## [TASKS]
1. Rewrite the Nairobi travel account starting at "We continued through" and ending at "weeks before deportation.", replacing "yellow" with "gray".
2. Write the next part of the Nairobi travel account, picking up after its final sentence.

## [EXCERPTED TEXT]
|Day 2, 3 July 2010: Nairobi nights
Mad Scientess Jane Expat
By the time we extracted ourselves from the comforts of George & Anne’s house the next day, it was nearly 1 PM. We walked through Nairobi to its heart, carefully keeping out of the ditches and watching traffic wardens make largely unsuccessful attempts to direct the mayhem at the roundabouts. Our route took us past the Israeli embassy, which had a heavily armoured checkpoint. It featured a not-very-reassuring sign, complete with disturbing purple smiley faces, that assured us it was “friendly”. Er - does anyone want to go through a “hostile” checkpoint? I think not. The Kenyan guards at the perimeter looked supremely bored. I’m pretty sure one of them was surreptitiously sending text messages on his mobile while leaning on his automatic rifle.
We continued through a large municipal park, which was clearly an attempt by homesick British colonials to recreate Hyde Park. The design was identical with the exception of the peanut-and-soft-drink vendors staged every 50 metres along the paths. We passed the forbidding yellow rectangle of the Immigration building. It is whispered that the seventh floor houses a detention area for individuals without valid visas who are held in small cells for up to two weeks before deportation.
Central Nairobi offered only a few glimpses of real poverty - tin shacks on dismal rubbish-covered heaps. Mostly we saw affluence, especially as we approached the market. We entered the Maasai market through impressive wrought-iron gates and were immediately beset by hawkers selling their wares. We evaded them, cautiously taking stock of each aisle of the long, narrow marketplace. There was a good deal of repetition in the goods on display - sandals, handbags, wood carvings of elephants and giraffes, paintings on uncut canvases (easier to roll up for suitcases) and beaded jewelry. One chap messed up his pitch by aiming a slingshot at the bloke’s groin. I almost decked him. No sale. We took one complete turn around the market before letting ourselves get suckered into transactions. The bloke bargained for a wooden bowl. I bargained for a scrap metal sculpture of a dung beetle.

## [INFORMATION SHOWN]
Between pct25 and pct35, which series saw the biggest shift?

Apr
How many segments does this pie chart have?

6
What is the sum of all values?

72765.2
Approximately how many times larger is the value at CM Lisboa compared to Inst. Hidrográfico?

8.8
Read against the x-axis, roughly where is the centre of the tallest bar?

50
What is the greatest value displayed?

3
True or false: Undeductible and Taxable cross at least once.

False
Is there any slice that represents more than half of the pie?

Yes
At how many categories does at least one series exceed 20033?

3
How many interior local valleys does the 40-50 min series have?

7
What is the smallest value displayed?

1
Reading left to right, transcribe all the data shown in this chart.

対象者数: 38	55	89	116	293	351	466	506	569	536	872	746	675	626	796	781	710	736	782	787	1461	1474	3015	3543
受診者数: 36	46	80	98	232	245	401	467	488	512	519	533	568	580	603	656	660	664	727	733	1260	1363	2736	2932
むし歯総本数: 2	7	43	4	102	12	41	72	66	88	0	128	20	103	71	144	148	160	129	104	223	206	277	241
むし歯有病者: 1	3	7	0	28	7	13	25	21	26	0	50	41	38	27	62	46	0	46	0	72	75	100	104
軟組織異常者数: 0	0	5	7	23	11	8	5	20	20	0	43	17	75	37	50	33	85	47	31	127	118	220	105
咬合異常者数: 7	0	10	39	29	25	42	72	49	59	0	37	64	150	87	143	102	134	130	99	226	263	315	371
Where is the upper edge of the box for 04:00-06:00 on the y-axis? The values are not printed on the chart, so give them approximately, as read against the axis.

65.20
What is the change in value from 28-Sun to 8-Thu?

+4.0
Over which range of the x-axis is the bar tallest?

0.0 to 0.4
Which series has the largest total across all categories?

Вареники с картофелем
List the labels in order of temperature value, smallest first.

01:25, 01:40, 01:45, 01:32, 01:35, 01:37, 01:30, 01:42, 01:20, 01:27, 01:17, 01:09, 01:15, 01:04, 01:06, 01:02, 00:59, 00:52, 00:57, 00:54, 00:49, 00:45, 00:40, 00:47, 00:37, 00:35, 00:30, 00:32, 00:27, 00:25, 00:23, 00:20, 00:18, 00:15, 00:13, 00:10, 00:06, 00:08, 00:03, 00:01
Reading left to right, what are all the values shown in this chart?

## [RESULTS]
1.
We continued through a large municipal park, which was clearly an attempt by homesick British colonials to recreate Hyde Park. The design was identical with the exception of the peanut-and-soft-drink vendors staged every 50 metres along the paths. We passed the forbidding gray rectangle of the Immigration building. It is whispered that the seventh floor houses a detention area for individuals without valid visas who are held in small cells for up to two weeks before deportation.

2.
Negotiating uncertain transactions is tedious and exhausting when you’re not accustomed to it, and it’s worse when you’re standing in blistering mid-day sun and surrounded by the funk of forty thousand bodies. A lot of Kenyan men seem to think that if they don’t stink, they aren’t being manly enough. The women, on the other hand, smell like a million bucks, or at least an ocean of perfume. The heady combination chokes and bewilders newcomers. We had to leave to get cool fizzy drinks from a tiny shop nearby. (You have to drink them at the shop, by the way. The bottles are taken back and reused, so you can’t take them away.)
The others joined us and we walked into the centre of town again to see the Nairobi equivalent of Tottenham Court Road. It’s said that anything electronic - as well as a lot of other stuff - can be bought there. It was absolutely manic. I thought the market was packed, but at least the people there were moving slowly. In this district, fast, erratic vehicles and pedestrians were added into the mix. Even though it hadn’t been long since our previous sit-down, we found we needed another one after emerging into quieter streets.
We found a pub to watch the opening minutes of Germany-Argentina and drink a beer. A table near the back, next to the only white people in the place, was cleared of a solitary smoking man for us on arrival. The man was black. He didn’t appear to mind, but the way the situation was handled certainly made me feel uncomfortable for the rest our time there. I was glad when we went to catch the bus home.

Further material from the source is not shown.